I am amazed, time and time again, how the fundamentals of the Son-Rise Program are powerful tools I use in all aspects of my life.  The tools that I have learned, and now teach as a Son-Rise teacher, impact the way I parent my 3 children, the way I do my relationship with my husband, the way I address my health.  This past weekend, I was blown away, yet again, at how the tenants of the Son-Rise Program, specifically the idea of meeting a child where he is and letting him be the leader- came into play.

Some of you may have been following the story of my dear friend Leah, mother of 5, who was diagnosed with pancreatic cancer just 9 months ago.  She has been putting up a strong and courageous fight.  We are all still hoping for the best and know that miracles can and do occur.

However, in the past month she has gotten thinner and weaker.  The doctors confirm that because of this she is inoperable and they have told her she should go home to receive hospice care to help her be as comfortable as possible.
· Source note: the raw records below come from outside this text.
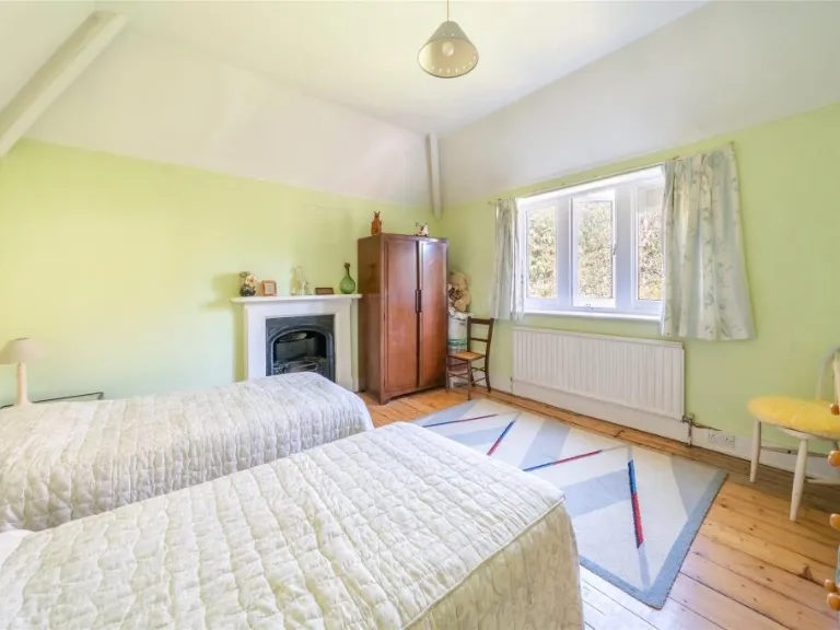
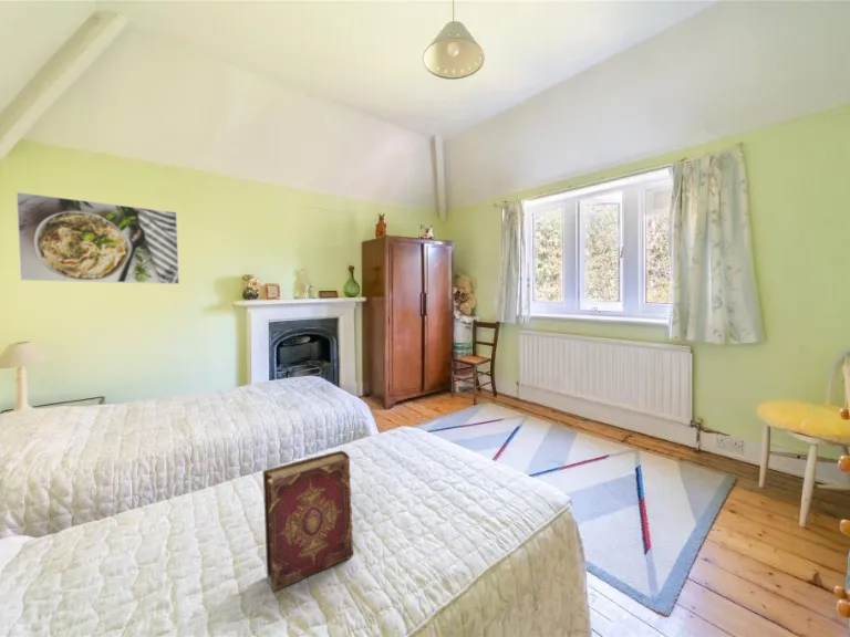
+ hardback book [262,450,354,593]
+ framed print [15,191,180,285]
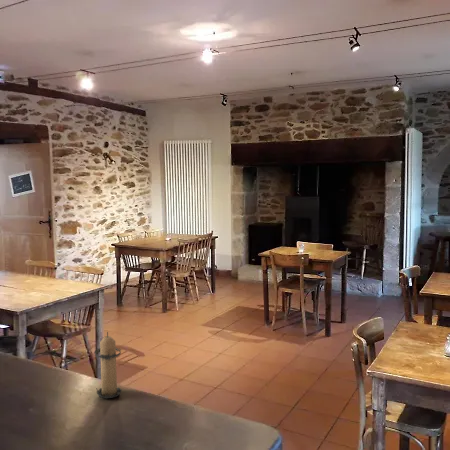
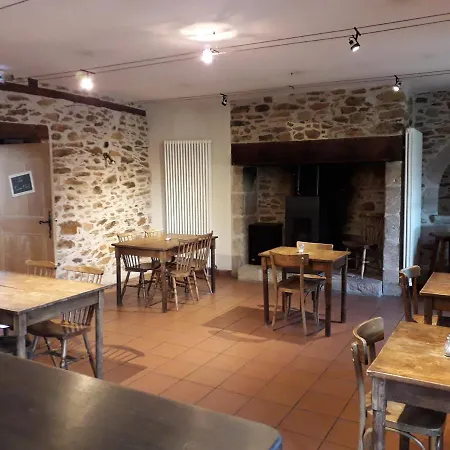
- candle [93,331,122,399]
She was told that her days are numbered.

Desperate to see my dear friend, I spent the weekend with her, her husband and children.  There were times when she was in a medicated stupor, barely able to whisper and struggling to feel comfortable enough to sleep.  There were times when she  broke down and cried- expressing that she did not want to die- that she wanted to live and see her children grow up.  There were times when she was making jokes, like when she threw up for the third time into a bucket I was holding for her and then looked at me and said with a smile, “Welcome to Paradise”.

She experienced all extremes; love, gratitude, fear and despair.
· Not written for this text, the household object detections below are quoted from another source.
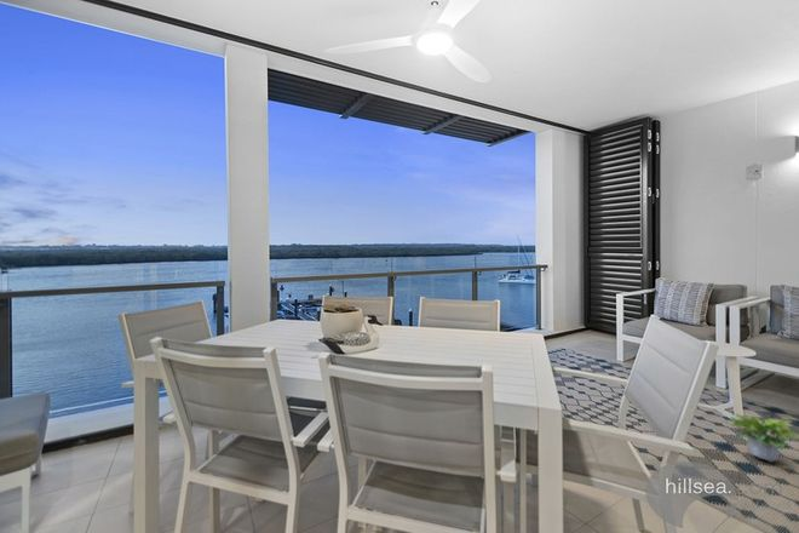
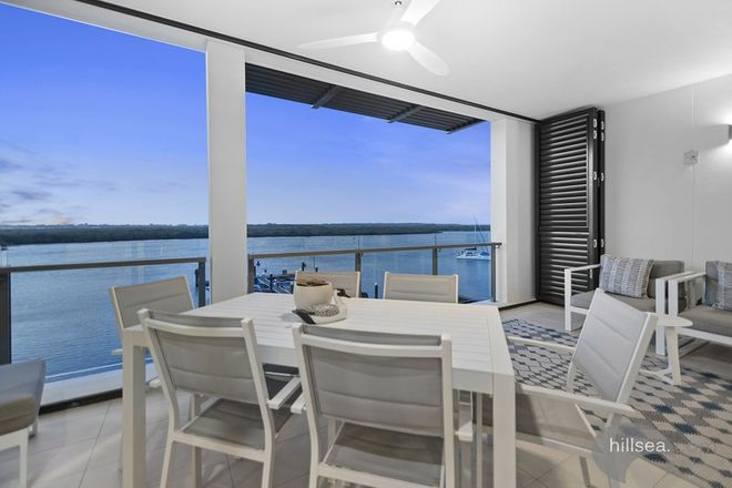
- potted plant [724,413,799,464]
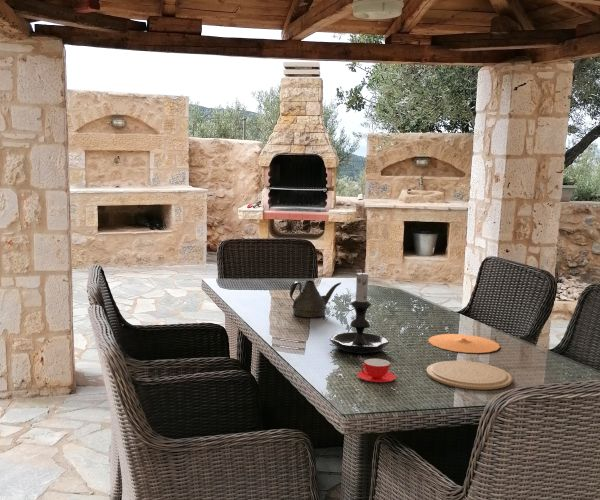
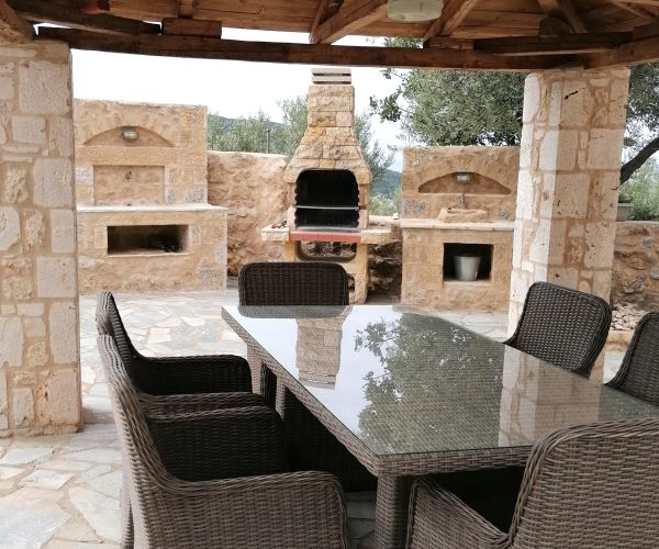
- plate [428,333,501,354]
- plate [426,360,513,391]
- teacup [357,358,397,383]
- teapot [289,280,342,319]
- candle holder [328,267,390,354]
You might ask: What did you do?  What did you say?  How do you respond to such an intense experience? So… what did I do?

I filled myself with an intense love and respect for Leah and her process.  I cultivated a feeling of trust in her ability to move through this exactly as she needs to, without needing any nudging or guidance ,and trust in god- that he is with her, always.  And then, from that place of letting her be the leader, I held her hand, caressed her face and I listened (and yes, I did alot of crying myself).

It felt so good to be with with her in that way- to let her lead, just as we let our children with autism lead as they enter their own world of repetitious and exclusive behaviors as a way to take care of themselves.  We don’t nudge, guide or redirect.  Out of a place of deep respect, we meet them where they are and join them in their exclusive behavior.  We show them how willing we are to be with them- no matter what and no matter where.

The playroom is a training ground for deep inner work with your child but the tools of the Son-Rise Program are gifts for life- every aspect of your life. These are gifts that I am grateful for each and every day.

How have you applied the Son-Rise Program to other areas of your life?  Please share your thoughts in the comment section below and inspire others in how they can grow.